▶ What is expected
Rewrite each listing below with "scientific name" changed to "taxon name", keeping everything else as is. Omit the pictures from your version.

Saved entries
>> BEGIN

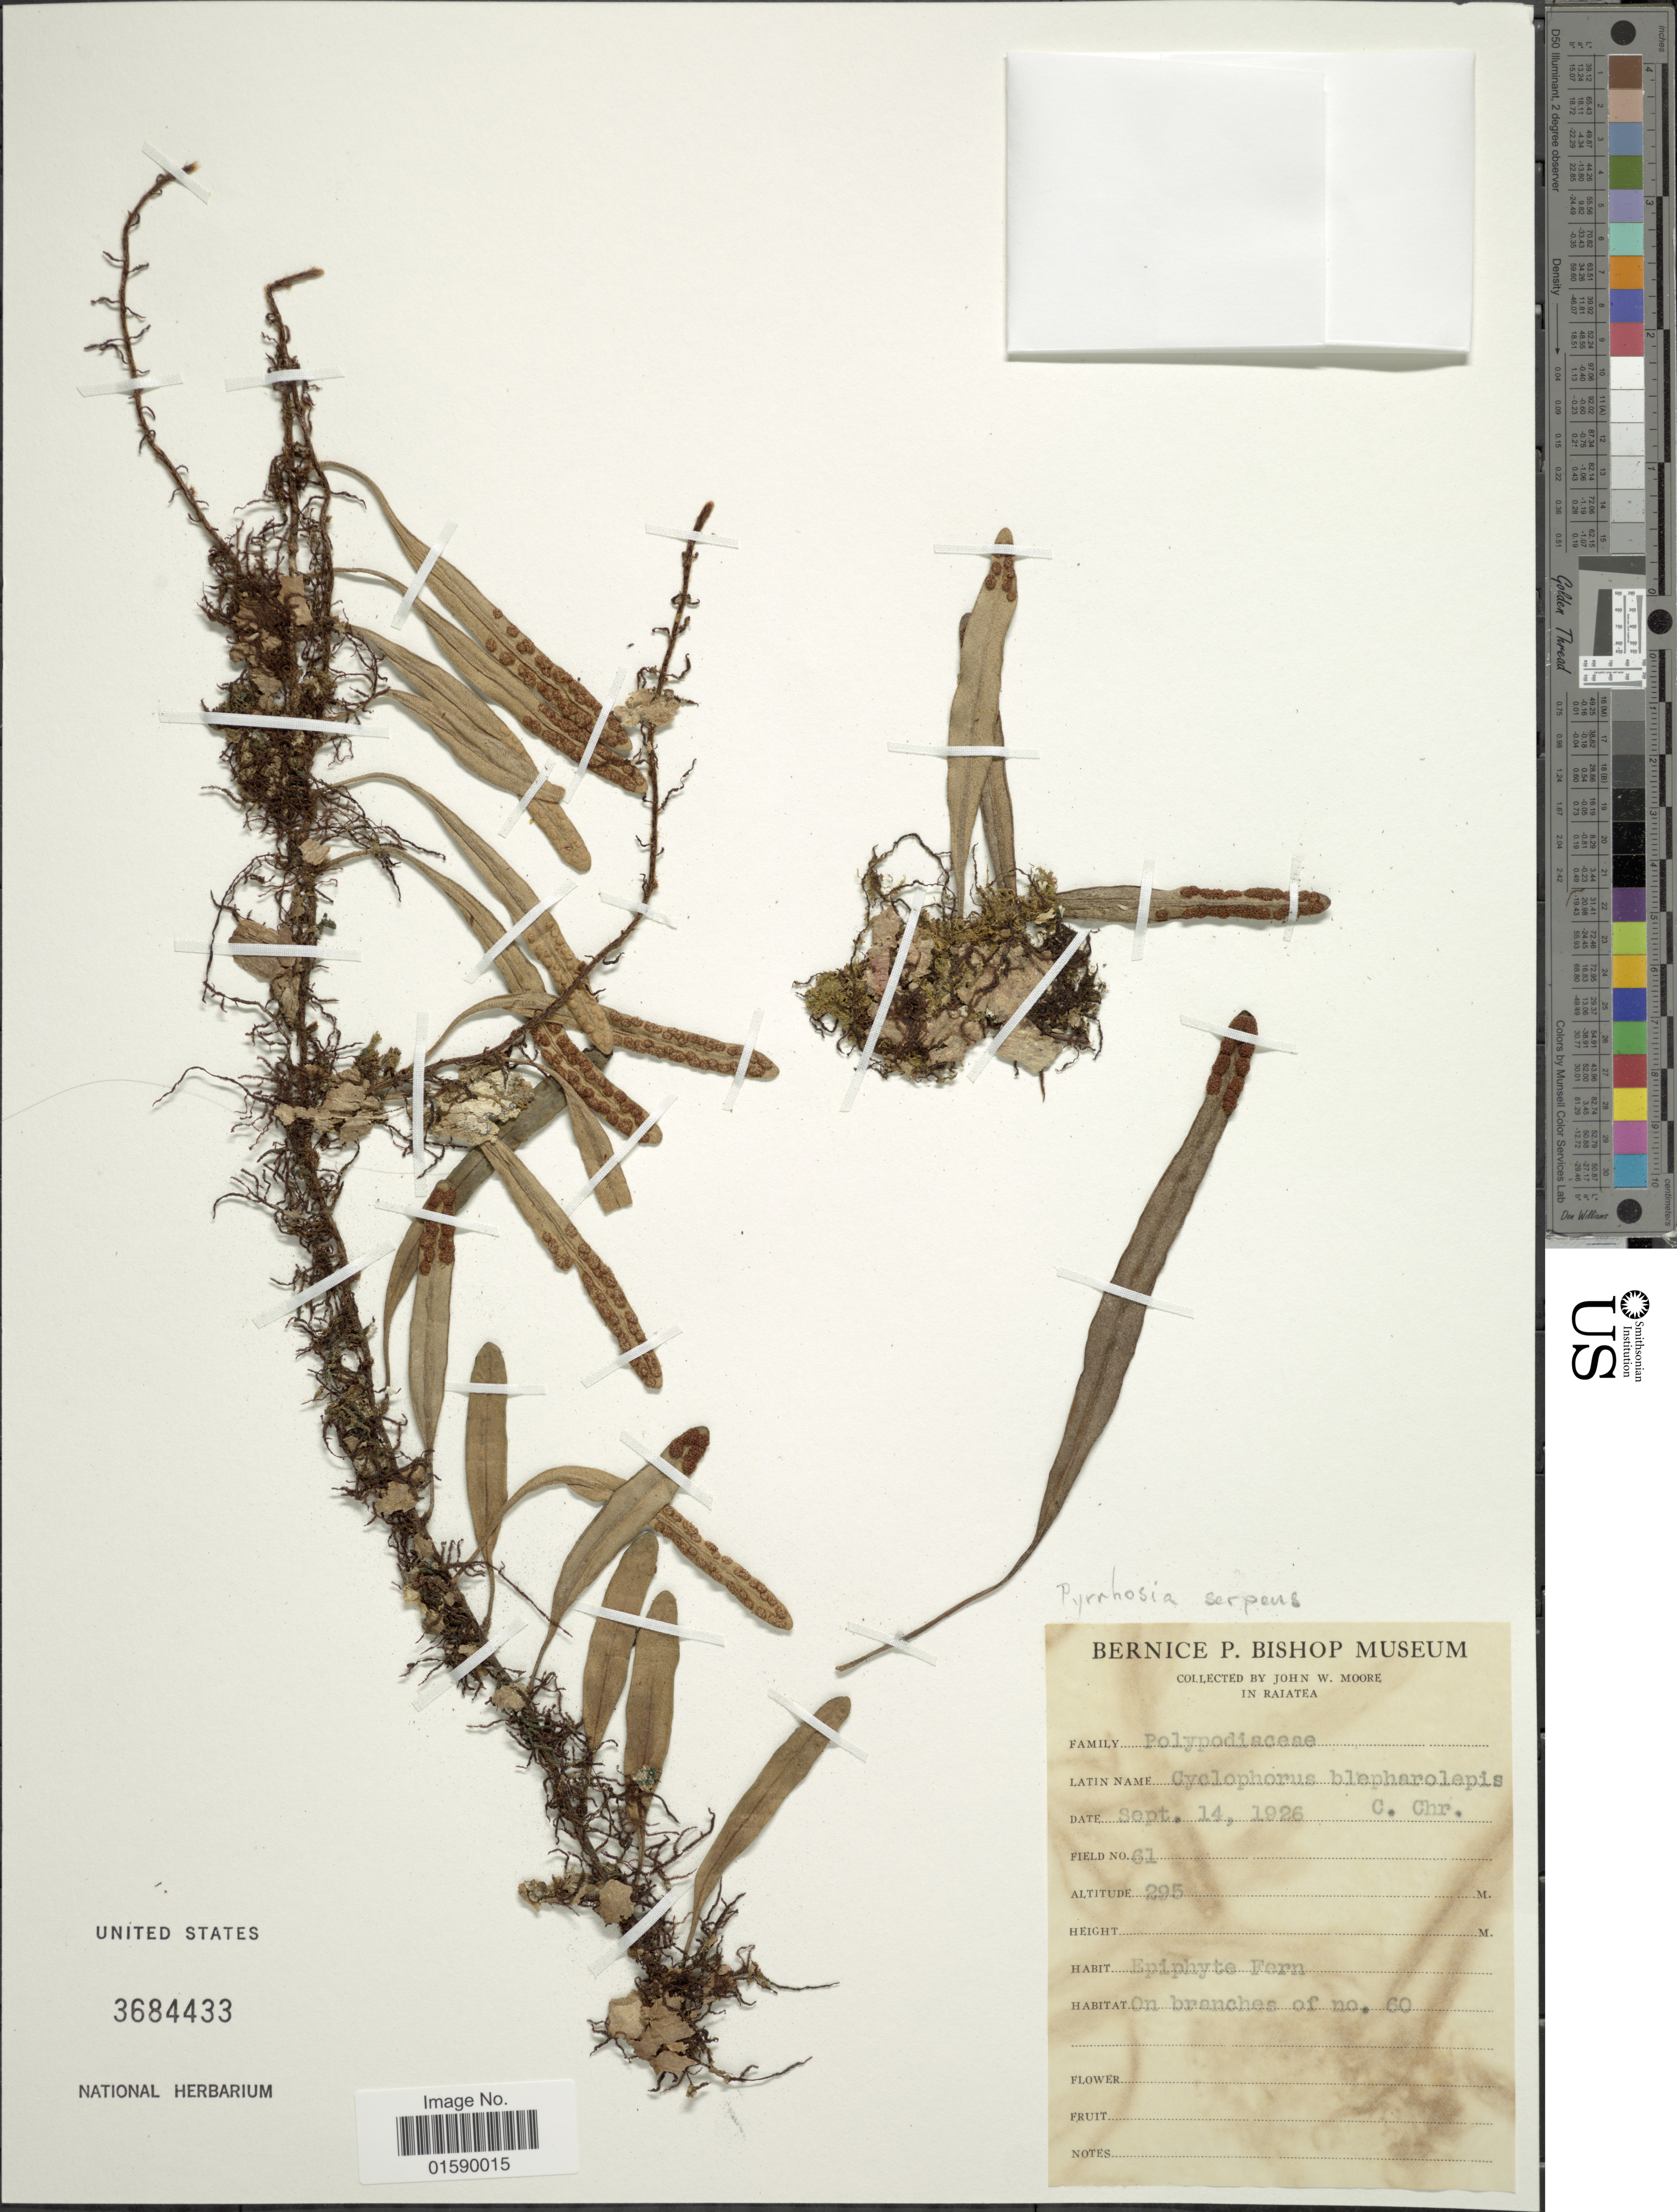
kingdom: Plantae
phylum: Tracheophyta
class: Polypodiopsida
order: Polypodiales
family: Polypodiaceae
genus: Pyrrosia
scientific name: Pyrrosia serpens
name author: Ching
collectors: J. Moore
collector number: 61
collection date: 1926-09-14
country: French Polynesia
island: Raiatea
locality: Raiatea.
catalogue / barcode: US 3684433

>> END

▶ Final result
kingdom: Plantae
phylum: Tracheophyta
class: Polypodiopsida
order: Polypodiales
family: Polypodiaceae
genus: Pyrrosia
taxon name: Pyrrosia serpens
name author: Ching
collectors: J. Moore
collector number: 61
collection date: 1926-09-14
country: French Polynesia
island: Raiatea
locality: Raiatea.
catalogue / barcode: US 3684433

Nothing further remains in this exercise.